### WHAT YOU NEED TO DO
Please give back, exactly as written, only the line containing "Relevant URLs" and every line after it until the data below ends.
++++ RECORDS TO USE ++++
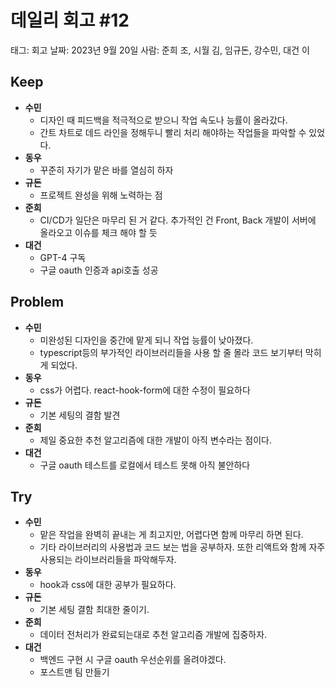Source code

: # 데일리 회고 #12

태그: 회고
날짜: 2023년 9월 20일
사람: 준희 조, 시월 김, 임규돈, 강수민, 대건 이

## Keep

- **수민**
    - 디자인 때 피드백을 적극적으로 받으니 작업 속도나 능률이 올라갔다.
    - 간트 차트로 데드 라인을 정해두니 빨리 처리 해야하는 작업들을 파악할 수 있었다.
- **동우**
    - 꾸준히 자기가 맡은 바를 열심히 하자
- **규돈**
    - 프로젝트 완성을 위해 노력하는 점
- **준희**
    - CI/CD가 일단은 마무리 된 거 같다. 
    추가적인 건 Front, Back 개발이 서버에 올라오고 이슈를 체크 해야 할 듯
- **대건**
    - GPT-4 구독
    - 구글 oauth 인증과 api호출 성공

## Problem

- **수민**
    - 미완성된 디자인을 중간에 맡게 되니 작업 능률이 낮아졌다.
    - typescript등의 부가적인 라이브러리들을 사용 할 줄 몰라 코드 보기부터 막히게 되었다.
- **동우**
    - css가 어렵다. react-hook-form에 대한 수정이 필요하다
- **규돈**
    - 기본 세팅의 결함 발견
- **준희**
    - 제일 중요한 추천 알고리즘에 대한 개발이 아직 변수라는 점이다.
- **대건**
    - 구글 oauth 테스트를 로컬에서 테스트 못해 아직 불안하다

## Try

- **수민**
    - 맡은 작업을 완벽히 끝내는 게 최고지만, 어렵다면 함께 마무리 하면 된다.
    - 기타 라이브러리의 사용법과 코드 보는 법을 공부하자. 또한 리액트와 함께 자주 사용되는 라이브러리들을 파악해두자.
- **동우**
    - hook과 css에 대한 공부가 필요하다.
- **규돈**
    - 기본 세팅 결함 최대한 줄이기.
- **준희**
    - 데이터 전처리가 완료되는대로 추천 알고리즘 개발에 집중하자.
- **대건**
    - 백엔드 구현 시 구글 oauth 우선순위를 올려야겠다.
    - 포스트맨 팀 만들기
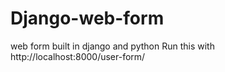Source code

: # Django-web-form
web form built in django and python
Run this with http://localhost:8000/user-form/
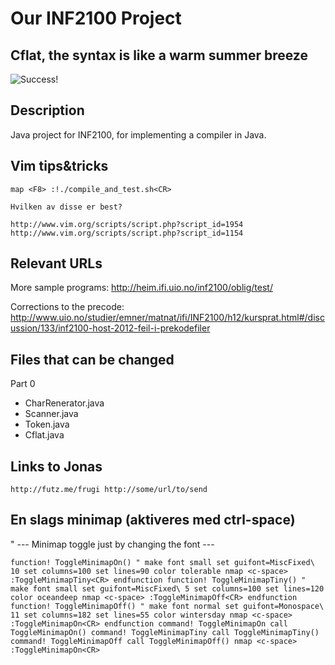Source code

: Our INF2100 Project
===================

Cflat, the syntax is like a warm summer breeze
----------------------------------------------

![Success!](http://freelancefolder.com/wp-content/uploads/truth-about-success.jpg "Success!")

Description
-----------

Java project for INF2100, for implementing a compiler in Java.

Vim tips&tricks
---------------

    map <F8> :!./compile_and_test.sh<CR>

    Hvilken av disse er best?

    http://www.vim.org/scripts/script.php?script_id=1954
    http://www.vim.org/scripts/script.php?script_id=1154

Relevant URLs
-------------

More sample programs:
http://heim.ifi.uio.no/inf2100/oblig/test/

Corrections to the precode:
http://www.uio.no/studier/emner/matnat/ifi/INF2100/h12/kursprat.html#/discussion/133/inf2100-host-2012-feil-i-prekodefiler


Files that can be changed
-------------------------

Part 0

* CharRenerator.java
* Scanner.java
* Token.java
* Cflat.java

Links to Jonas
--------------

    http://futz.me/frugi http://some/url/to/send

En slags minimap (aktiveres med ctrl-space)
-------------------------------------------

" --- Minimap toggle just by changing the font ---

``
function! ToggleMinimapOn()
  " make font small
  set guifont=MiscFixed\ 10
  set columns=100
  set lines=90
  color tolerable
  nmap <c-space> :ToggleMinimapTiny<CR>
endfunction
function! ToggleMinimapTiny()
  " make font small
  set guifont=MiscFixed\ 5
  set columns=100
  set lines=120
  color oceandeep
  nmap <c-space> :ToggleMinimapOff<CR>
endfunction
function! ToggleMinimapOff()
  " make font normal
  set guifont=Monospace\ 11
  set columns=182
  set lines=55
  color wintersday
  nmap <c-space> :ToggleMinimapOn<CR>
endfunction
command! ToggleMinimapOn call ToggleMinimapOn()
command! ToggleMinimapTiny call ToggleMinimapTiny()
command! ToggleMinimapOff call ToggleMinimapOff()
nmap <c-space> :ToggleMinimapOn<CR>
``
++++
### EXERCISE RESULT
Relevant URLs
-------------

More sample programs:
http://heim.ifi.uio.no/inf2100/oblig/test/

Corrections to the precode:
http://www.uio.no/studier/emner/matnat/ifi/INF2100/h12/kursprat.html#/discussion/133/inf2100-host-2012-feil-i-prekodefiler


Files that can be changed
-------------------------

Part 0

* CharRenerator.java
* Scanner.java
* Token.java
* Cflat.java

Links to Jonas
--------------

    http://futz.me/frugi http://some/url/to/send

En slags minimap (aktiveres med ctrl-space)
-------------------------------------------

" --- Minimap toggle just by changing the font ---

``
function! ToggleMinimapOn()
  " make font small
  set guifont=MiscFixed\ 10
  set columns=100
  set lines=90
  color tolerable
  nmap <c-space> :ToggleMinimapTiny<CR>
endfunction
function! ToggleMinimapTiny()
  " make font small
  set guifont=MiscFixed\ 5
  set columns=100
  set lines=120
  color oceandeep
  nmap <c-space> :ToggleMinimapOff<CR>
endfunction
function! ToggleMinimapOff()
  " make font normal
  set guifont=Monospace\ 11
  set columns=182
  set lines=55
  color wintersday
  nmap <c-space> :ToggleMinimapOn<CR>
endfunction
command! ToggleMinimapOn call ToggleMinimapOn()
command! ToggleMinimapTiny call ToggleMinimapTiny()
command! ToggleMinimapOff call ToggleMinimapOff()
nmap <c-space> :ToggleMinimapOn<CR>
``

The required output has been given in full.